→ **BRIEF**
Extract the text of every entry below exactly; leave images out.

→ **MATERIAL SUPPLIED**
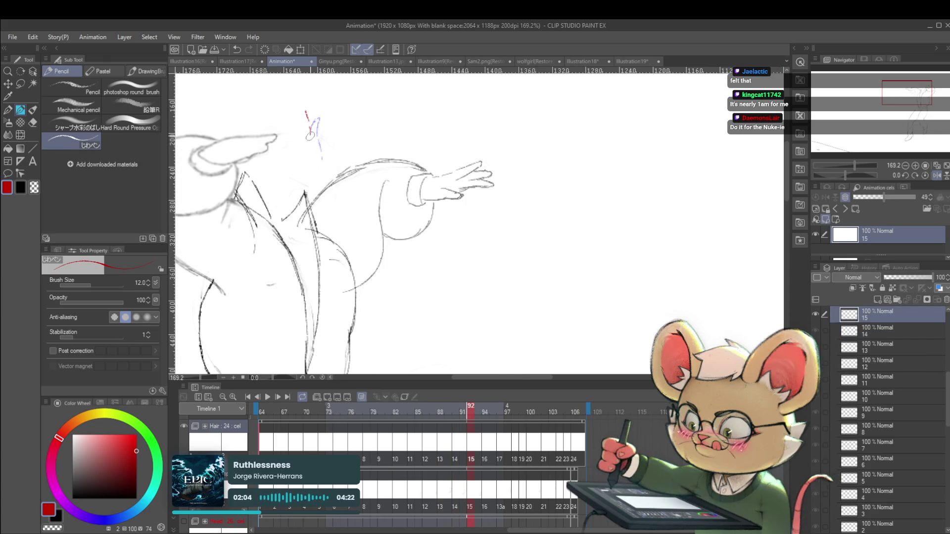
{"action": "left_click_drag", "start_coordinate": [306, 111], "coordinate": [312, 133]}
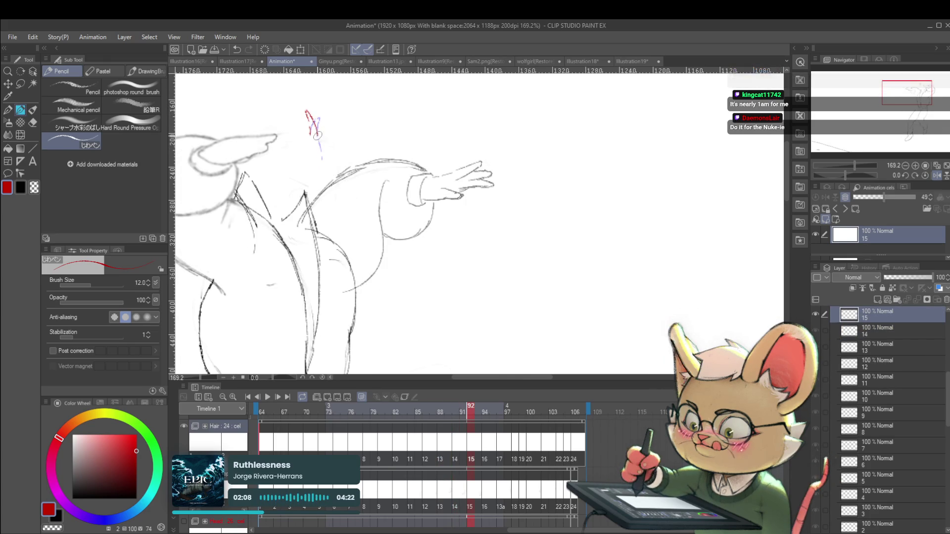
{"action": "scroll", "coordinate": [333, 124], "scroll_direction": "down", "scroll_amount": 4}
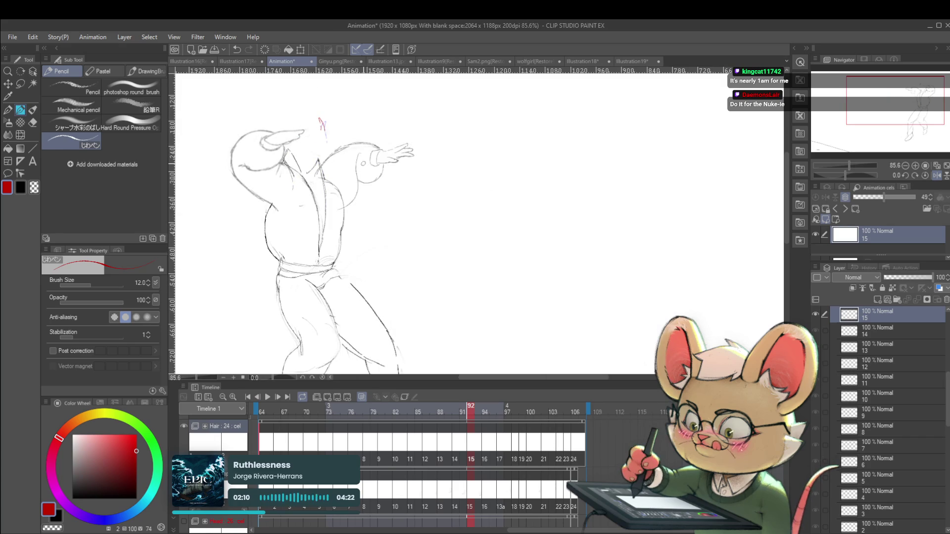
{"action": "scroll", "coordinate": [337, 122], "scroll_direction": "down", "scroll_amount": 4}
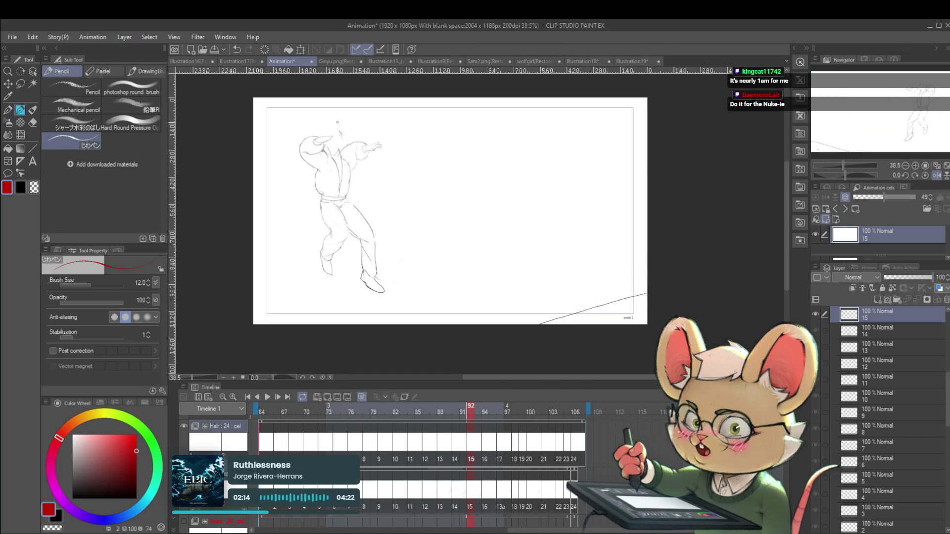
Play the animation through, stop it, recentre the view and settle on cel 9 at frame 80
{"action": "left_click", "coordinate": [267, 397]}
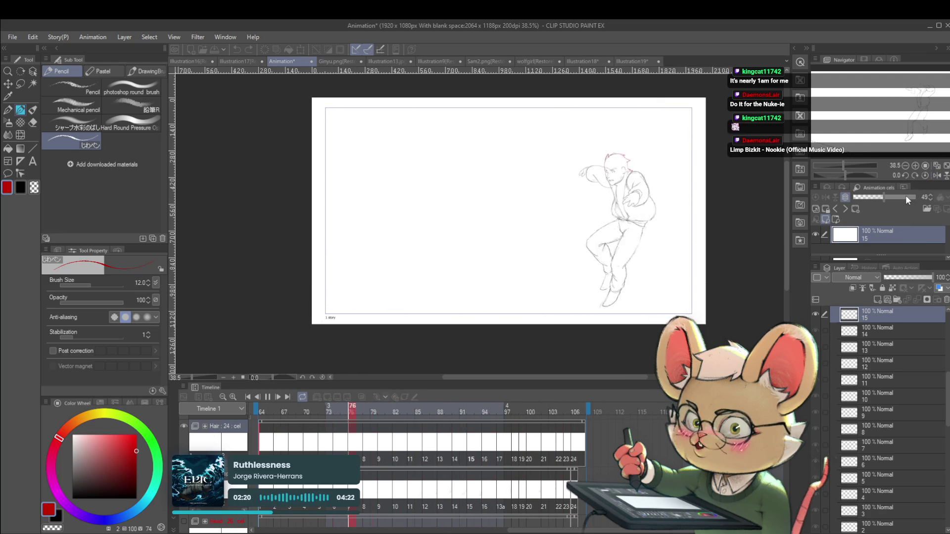
{"action": "left_click", "coordinate": [267, 399]}
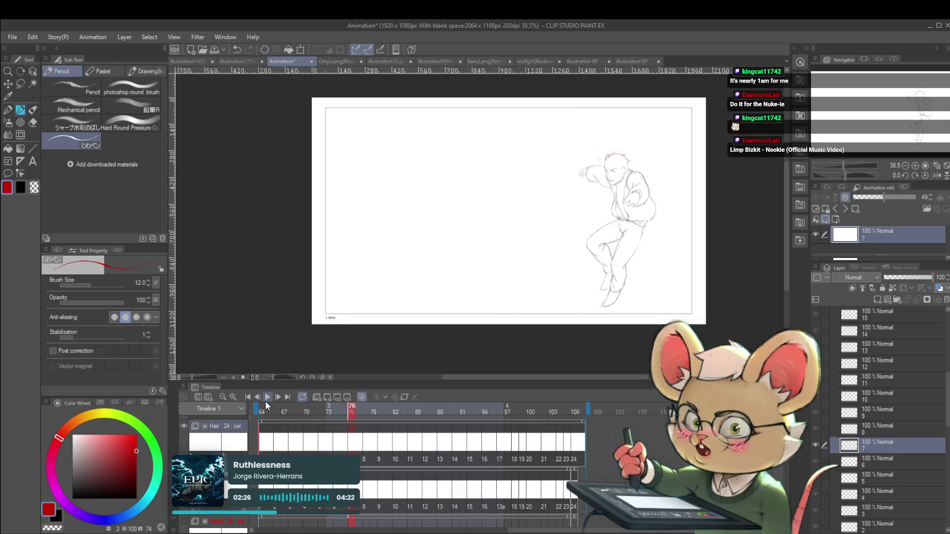
{"action": "left_click_drag", "start_coordinate": [630, 220], "coordinate": [557, 273]}
{"action": "scroll", "coordinate": [556, 227], "scroll_direction": "up", "scroll_amount": 1}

→ **SOLUTION FOR THIS TASK**
{"action": "left_click_drag", "start_coordinate": [306, 111], "coordinate": [312, 133]}
{"action": "scroll", "coordinate": [333, 124], "scroll_direction": "down", "scroll_amount": 4}
{"action": "scroll", "coordinate": [337, 122], "scroll_direction": "down", "scroll_amount": 4}
Play the animation through, stop it, recentre the view and settle on cel 9 at frame 80
{"action": "left_click", "coordinate": [267, 397]}
{"action": "left_click", "coordinate": [267, 399]}
{"action": "left_click_drag", "start_coordinate": [630, 220], "coordinate": [557, 273]}
{"action": "scroll", "coordinate": [556, 227], "scroll_direction": "up", "scroll_amount": 1}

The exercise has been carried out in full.